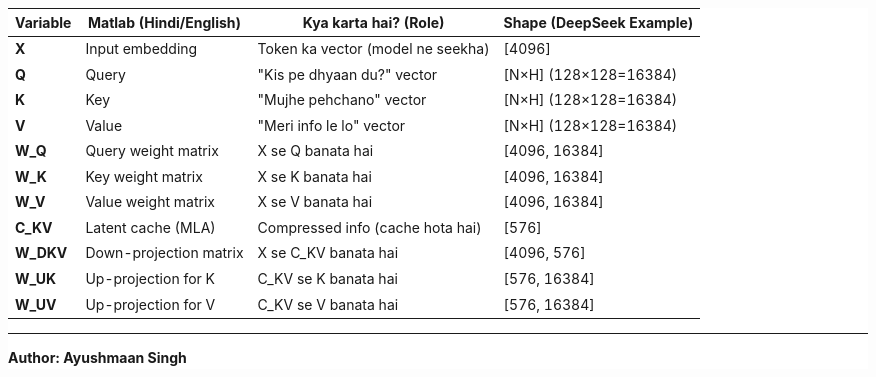 | Variable | Matlab (Hindi/English)         | Kya karta hai? (Role)                  | Shape (DeepSeek Example) |
|----------|-------------------------------|----------------------------------------|--------------------------|
| **X**    | Input embedding               | Token ka vector (model ne seekha)      | [4096]                   |
| **Q**    | Query                         | "Kis pe dhyaan du?" vector             | [N×H] (128×128=16384)    |
| **K**    | Key                           | "Mujhe pehchano" vector                | [N×H] (128×128=16384)    |
| **V**    | Value                         | "Meri info le lo" vector               | [N×H] (128×128=16384)    |
| **W_Q**  | Query weight matrix           | X se Q banata hai                      | [4096, 16384]            |
| **W_K**  | Key weight matrix             | X se K banata hai                      | [4096, 16384]            |
| **W_V**  | Value weight matrix           | X se V banata hai                      | [4096, 16384]            |
| **C_KV** | Latent cache (MLA)            | Compressed info (cache hota hai)       | [576]                    |
| **W_DKV**| Down-projection matrix        | X se C_KV banata hai                   | [4096, 576]              |
| **W_UK** | Up-projection for K           | C_KV se K banata hai                   | [576, 16384]             |
| **W_UV** | Up-projection for V           | C_KV se V banata hai                   | [576, 16384]             |

---
**Author: Ayushmaan Singh**
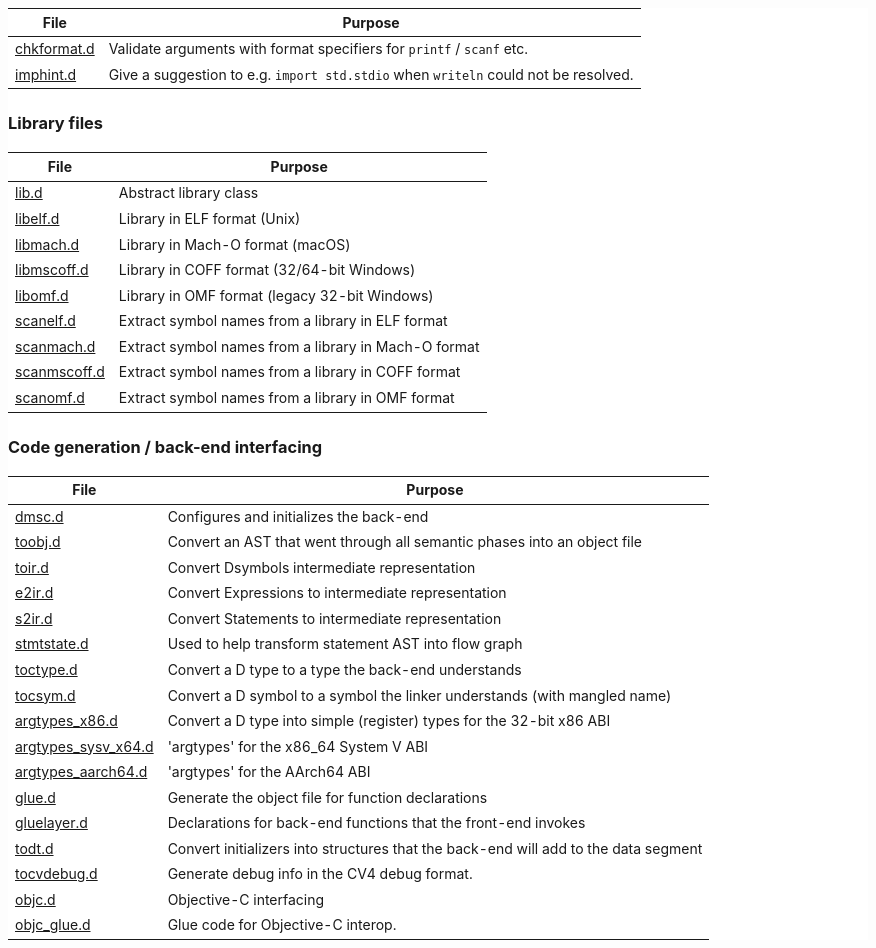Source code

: | File                                                                        | Purpose                                                                            |
|-----------------------------------------------------------------------------|------------------------------------------------------------------------------------|
| [chkformat.d](https://github.com/dlang/dmd/blob/master/src/dmd/chkformat.d) | Validate arguments with format specifiers for `printf` / `scanf` etc.              |
| [imphint.d](https://github.com/dlang/dmd/blob/master/src/dmd/imphint.d)     | Give a suggestion to e.g. `import std.stdio` when `writeln` could not be resolved. |

### Library files

| File                                                                          | Purpose                                              |
|-------------------------------------------------------------------------------|------------------------------------------------------|
| [lib.d](https://github.com/dlang/dmd/blob/master/src/dmd/lib.d)               | Abstract library class                               |
| [libelf.d](https://github.com/dlang/dmd/blob/master/src/dmd/libelf.d)         | Library in ELF format (Unix)                         |
| [libmach.d](https://github.com/dlang/dmd/blob/master/src/dmd/libmach.d)       | Library in Mach-O format (macOS)                     |
| [libmscoff.d](https://github.com/dlang/dmd/blob/master/src/dmd/libmscoff.d)   | Library in COFF format (32/64-bit Windows)           |
| [libomf.d](https://github.com/dlang/dmd/blob/master/src/dmd/libomf.d)         | Library in OMF format (legacy 32-bit Windows)        |
| [scanelf.d](https://github.com/dlang/dmd/blob/master/src/dmd/scanelf.d)       | Extract symbol names from a library in ELF format    |
| [scanmach.d](https://github.com/dlang/dmd/blob/master/src/dmd/scanmach.d)     | Extract symbol names from a library in Mach-O format |
| [scanmscoff.d](https://github.com/dlang/dmd/blob/master/src/dmd/scanmscoff.d) | Extract symbol names from a library in COFF format   |
| [scanomf.d](https://github.com/dlang/dmd/blob/master/src/dmd/scanomf.d)       | Extract symbol names from a library in OMF format    |

### Code generation / back-end interfacing

| File                                                                                        | Purpose                                                                             |
|---------------------------------------------------------------------------------------------|-------------------------------------------------------------------------------------|
| [dmsc.d](https://github.com/dlang/dmd/blob/master/src/dmd/dmsc.d)                           | Configures and initializes the back-end                                             |
| [toobj.d](https://github.com/dlang/dmd/blob/master/src/dmd/toobj.d)                         | Convert an AST that went through all semantic phases into an object file            |
| [toir.d](https://github.com/dlang/dmd/blob/master/src/dmd/toir.d)                           | Convert Dsymbols intermediate representation                                        |
| [e2ir.d](https://github.com/dlang/dmd/blob/master/src/dmd/e2ir.d)                           | Convert Expressions to intermediate representation                                  |
| [s2ir.d](https://github.com/dlang/dmd/blob/master/src/dmd/s2ir.d)                           | Convert Statements to intermediate representation                                   |
| [stmtstate.d](https://github.com/dlang/dmd/blob/master/src/dmd/stmtstate.d)                 | Used to help transform statement AST into flow graph                                |
| [toctype.d](https://github.com/dlang/dmd/blob/master/src/dmd/toctype.d)                     | Convert a D type to a type the back-end understands                                 |
| [tocsym.d](https://github.com/dlang/dmd/blob/master/src/dmd/tocsym.d)                       | Convert a D symbol to a symbol the linker understands (with mangled name)           |
| [argtypes_x86.d](https://github.com/dlang/dmd/blob/master/src/dmd/argtypes_x86.d)           | Convert a D type into simple (register) types for the 32-bit x86 ABI                |
| [argtypes_sysv_x64.d](https://github.com/dlang/dmd/blob/master/src/dmd/argtypes_sysv_x64.d) | 'argtypes' for the x86_64 System V ABI                                              |
| [argtypes_aarch64.d](https://github.com/dlang/dmd/blob/master/src/dmd/argtypes_aarch64.d)   | 'argtypes' for the AArch64 ABI                                                      |
| [glue.d](https://github.com/dlang/dmd/blob/master/src/dmd/glue.d)                           | Generate the object file for function declarations                                  |
| [gluelayer.d](https://github.com/dlang/dmd/blob/master/src/dmd/gluelayer.d)                 | Declarations for back-end functions that the front-end invokes                      |
| [todt.d](https://github.com/dlang/dmd/blob/master/src/dmd/todt.d)                           | Convert initializers into structures that the back-end will add to the data segment |
| [tocvdebug.d](https://github.com/dlang/dmd/blob/master/src/dmd/tovcdebug.d)                 | Generate debug info in the CV4 debug format.                                        |
| [objc.d](https://github.com/dlang/dmd/blob/master/src/dmd/objc.d)                           | Objective-C interfacing                                                             |
| [objc_glue.d](https://github.com/dlang/dmd/blob/master/src/dmd/objc_glue.d)                 | Glue code for Objective-C interop.                                                  |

=-=-=-=-=

**What you need to do**:
Among the lines above, return those that hold the word "format".

**Response to this task**:
| [chkformat.d](https://github.com/dlang/dmd/blob/master/src/dmd/chkformat.d) | Validate arguments with format specifiers for `printf` / `scanf` etc.              |
| [libelf.d](https://github.com/dlang/dmd/blob/master/src/dmd/libelf.d)         | Library in ELF format (Unix)                         |
| [libmach.d](https://github.com/dlang/dmd/blob/master/src/dmd/libmach.d)       | Library in Mach-O format (macOS)                     |
| [libmscoff.d](https://github.com/dlang/dmd/blob/master/src/dmd/libmscoff.d)   | Library in COFF format (32/64-bit Windows)           |
| [libomf.d](https://github.com/dlang/dmd/blob/master/src/dmd/libomf.d)         | Library in OMF format (legacy 32-bit Windows)        |
| [scanelf.d](https://github.com/dlang/dmd/blob/master/src/dmd/scanelf.d)       | Extract symbol names from a library in ELF format    |
| [scanmach.d](https://github.com/dlang/dmd/blob/master/src/dmd/scanmach.d)     | Extract symbol names from a library in Mach-O format |
| [scanmscoff.d](https://github.com/dlang/dmd/blob/master/src/dmd/scanmscoff.d) | Extract symbol names from a library in COFF format   |
| [scanomf.d](https://github.com/dlang/dmd/blob/master/src/dmd/scanomf.d)       | Extract symbol names from a library in OMF format    |
| [tocvdebug.d](https://github.com/dlang/dmd/blob/master/src/dmd/tovcdebug.d)                 | Generate debug info in the CV4 debug format.                                        |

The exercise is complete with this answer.